**Parts of the exercise**
A. Render this sentence from the article on robot waiters into French: "Now the present has caught up with the future."
B. In the records of changed clock times, write out the lines from the one with "Colombo: 18:53 -> 18:48" up to and including the last line of those records.
>> BEGIN Extract
In the 1973 slapstick comedy Sleeper, Miles Monroe (played by Woody Allen) escapes a villainous 22nd-century dictatorship by disguising himself as a robot.

Monroe, who has been cryo-preserved for 200 years, lacks a biometric identity so is an outcast. He sensibly hides among a bunch of domestic robots, which are common in the 22nd century.

Now the present has caught up with the future. Robot butlers and robot restaurant waiters are a reality you won’t have to time-travel 200 years for.

The technology is already here but what’s missing is affordability and social acceptance, says business futurist Morris Miselowski.

A robot server in a restaurant is not that far away “if we want it to be”, he says. “At the moment, our robots are quite ordinary and they’re used very much as a promotion tool or marketing tool.

“To have a robot is something unusual.”

But labs already produce more sophisticated machines. “We have robots that are quite adroit, better than people at avoiding people, and will stop on a dime if they bump into somebody, and can serve drinks without spilling them,” Miselowski says.

The first intelligent robotics are being harnessed domestically and commercially. Jibo, a companion robot for the home, can hold a conversation, complete tasks and teach your kids. Part of an indiegogo.com crowd-funded project, Jibo is scheduled to go on sale within a year for $US749 ($964) and Australia will be part of the initial sales push.

Other android robots are ­heading for the domestic market. Aldebaran’s Nao is used in schoolrooms, as is a newer android version called Pepper. These robots are more smooth talkers than anything else. They don’t cook or sweep floors, or wind up the Hills hoist to hang out the washing. But they are a start.

In the world of cafes and restaurants, android waiters are making their mark, with China, Japan, and South Korea leading the way. In northeast China at Ningbo, they take orders, serve food, and use an optical sensing system to navigate. But they can utter only a handful of phrases in Mandarin.

Other robots can prepare food. The Wishdoing restaurant in Shanghai boasts robots that can cook dishes in less than three minutes. That means the vast slab of restaurant practices — taking orders, preparing food and serving dishes — can be mechanised.

So far the robot wheel-out is a gimmick, and costly compared with their human counterparts. The Ningbo robots cost about $11,900 each. Compare that with the wages of a restaurant worker in China. At Bangkok’s Hajime Robot Restaurant, two robots reportedly cost $US930,000 ($1.2m), compared with waiters earning less than $US10 for a 10-hour shift.
>> END Extract
>> BEGIN Source records
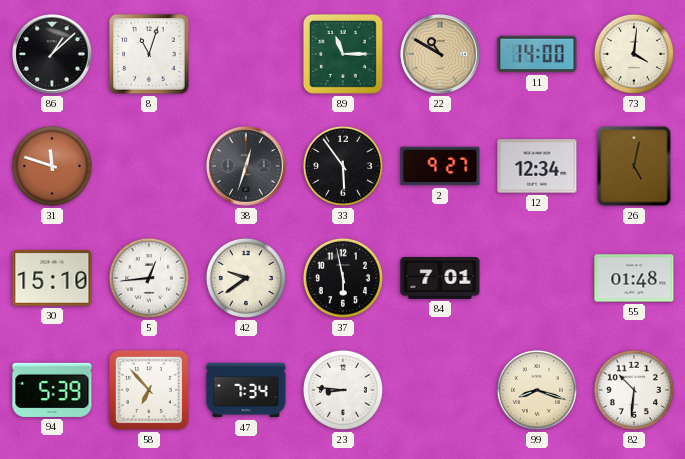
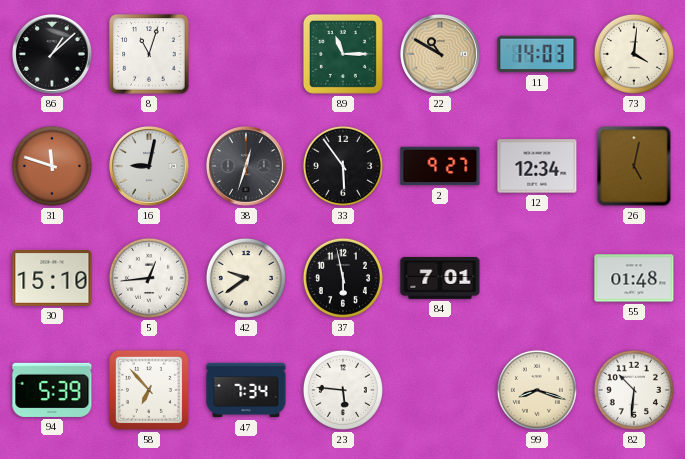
11: 14:00 -> 14:03
16: none -> 9:02
23: 8:46 -> 5:46
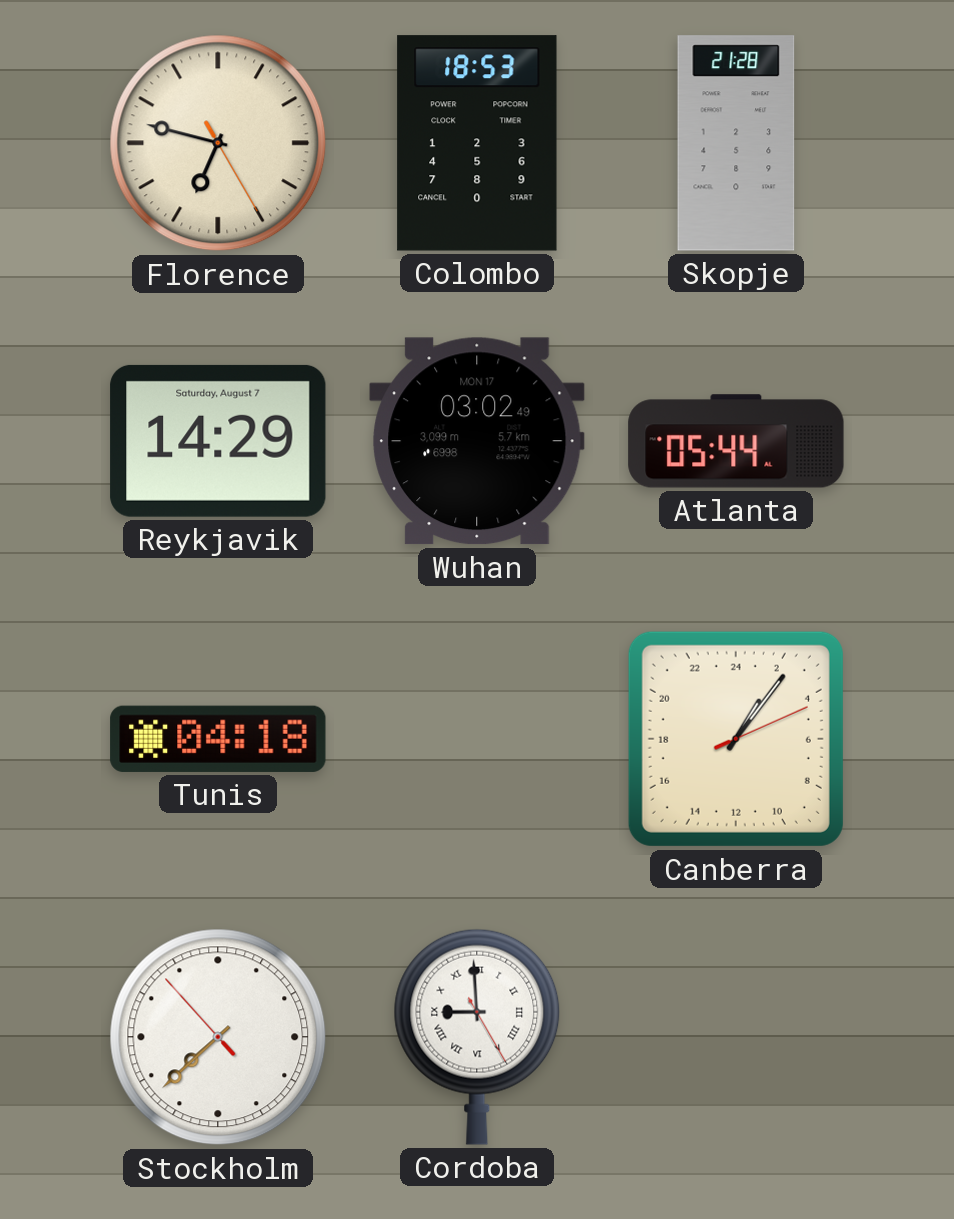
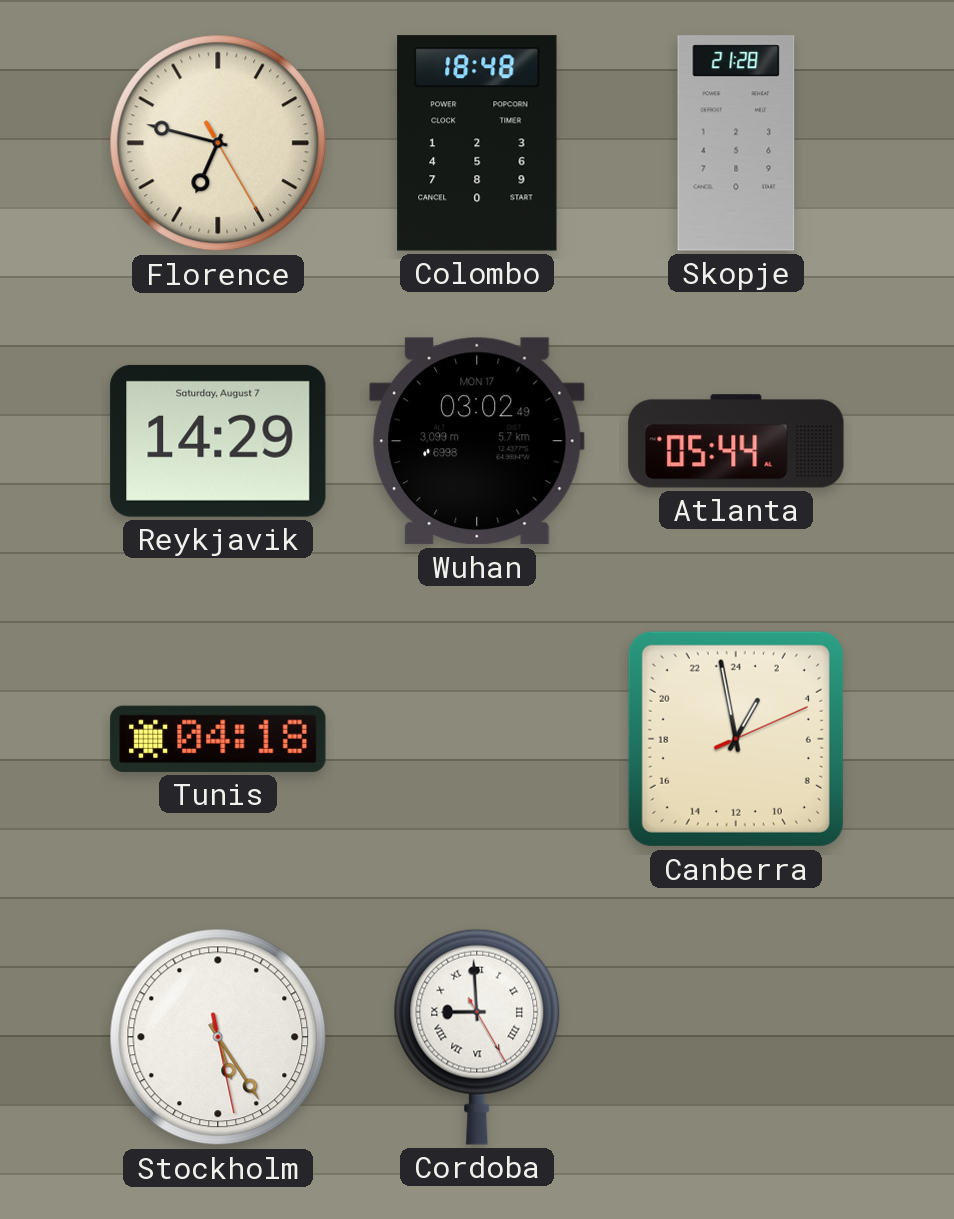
Colombo: 18:53 -> 18:48
Canberra: 2:06 -> 1:58
Stockholm: 7:37 -> 5:24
>> END Source records
**Solutions below**
A. Le présent a désormais rattrapé le futur.

B.
Colombo: 18:53 -> 18:48
Canberra: 2:06 -> 1:58
Stockholm: 7:37 -> 5:24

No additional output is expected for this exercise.